I had my Twelve piece ready to go early this week. I had it done by Tuesday noon, photos and all, which is unusual for me. That afternoon I did a collaborator call, ran some errands, and got some exercise.
And then, the horrific news about a school shooting in Uvalde.
I am working at home today (Wednesday) – or trying too. I survey my social media landscape, check and recheck the news. Pace in my living room. Having a forum here and not minimally acknowledging this monstrous evil by submitting that finished piece as if nothing of note had happened seems wrong. But what to say?
The 2012 killings at Sandy Hook Elementary School (20 6-7 year olds, 6 adult staff) affected me deeply and I brooded for days. Surely, I thought, this was a crime that so shocked the conscience that the warring over gun regulations could stop to begin experimenting with solutions designed to prevent it from ever happening again. Seems sadly naive now.
With the killings in Uvalde (currently reported to be 19 fourth-graders and 2 teachers), I cycle through my touchstones. My wife is standing in her own third grade classroom right now as I write this. I’m a dad with memory of all the anxieties that entails. I have dear friends who have small children. I work in the world of conservation where hunting, and therefore gun ownership, are common. I have my own guns, locked in a safe, in a corner of a closet.
There have been 23 mass shootings in the US since Sandy Hook and with each one, my brain’s regions for empathy and outrage grow incrementally numb. It’s likely some sort of self-preservation mechanism, but it’s not right. None of this is right.
I’m looking at the photos of the Uvalde victims as they emerge. Dead kids. Beautiful people all. I see our common humanity. I see anguished families. My pastor would tell me I am seeing the face of Christ. We can’t let this fade into abstraction. Feed that anger. Feel that despair. Distill it into resolve. And then take it to the polls with you.
Our gun violence is uniquely a United States problem associated with high levels of gun ownership and easy access. This despite being near average in violent crime generally for 14 industrialized countries, all or nearly all of whom allow civilian gun ownership (data from 2018). Those countries offer insights in how to fight this scourge – if only we had a functional democracy that wasn’t awash in gun industry cash.
Connecticut’s Senator Blumenthal gave a sober speech in the Senate this morning calling senators to search their consciences and return to work on “common sense” measures already on the table for policy approaches that honor the second amendment . The consequences of not doing so, he said, was (horrifically) “more of the same.” The Senate should act on the Bipartisan Background Check Act (H.R. 8) recently passed in the House as a start.
That’s where I’m at. For the love of God, do something! Experiment. And as a gun owner, I put my interests in the balance. I don’t want to contemplate dead kids. I don’t want more of the same.

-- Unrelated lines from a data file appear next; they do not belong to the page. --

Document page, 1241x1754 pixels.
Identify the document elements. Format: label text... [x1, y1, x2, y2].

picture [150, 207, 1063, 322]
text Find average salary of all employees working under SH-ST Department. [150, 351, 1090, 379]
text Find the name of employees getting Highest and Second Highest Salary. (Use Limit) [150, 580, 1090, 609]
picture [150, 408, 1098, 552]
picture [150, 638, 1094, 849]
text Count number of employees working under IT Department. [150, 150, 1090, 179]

One may be a freer person as a gun-owner under lax gun regulation, but we are not a freer people when we are being killed in racist gun violence at the grocery and when children and teachers are practicing active shooter drills to avoid being shot in their schools. And when parents send their children off to school and choke back the worry that they may never see them again.
A year ago, a mass shooting at another grocery in Boulder Colorado (10 dead) caused one of our Twelve writers to fear for her brother’s safety to the point that she felt it in the pit of her stomach and that it made her hands shake. Her post was legitimately pointed and rooted in the deep worry she felt for her brother and a toxic culture of gun violence. She ended provocatively, saying: “You cannot carry a gun and also a cross.” It generated 51 comments – which is a lot for this blog.
I disagreed, and several in the comments disagreed respectfully. Others, though, entered the comments wearing belligerent arguments on their sleeves. One openly taunted her. I wish I had the words at the time to stand with her despite disagreeing, and it’s bothered me since.
Gun violence in this country is horrific and it’s entrenched in our poisoned politics and a culture that privileges (certain) rights over responsibility. If we can’t set aside our idolatries to walk with one another through grief and lament and fear and anger as we grope for solutions, what are we even doing here?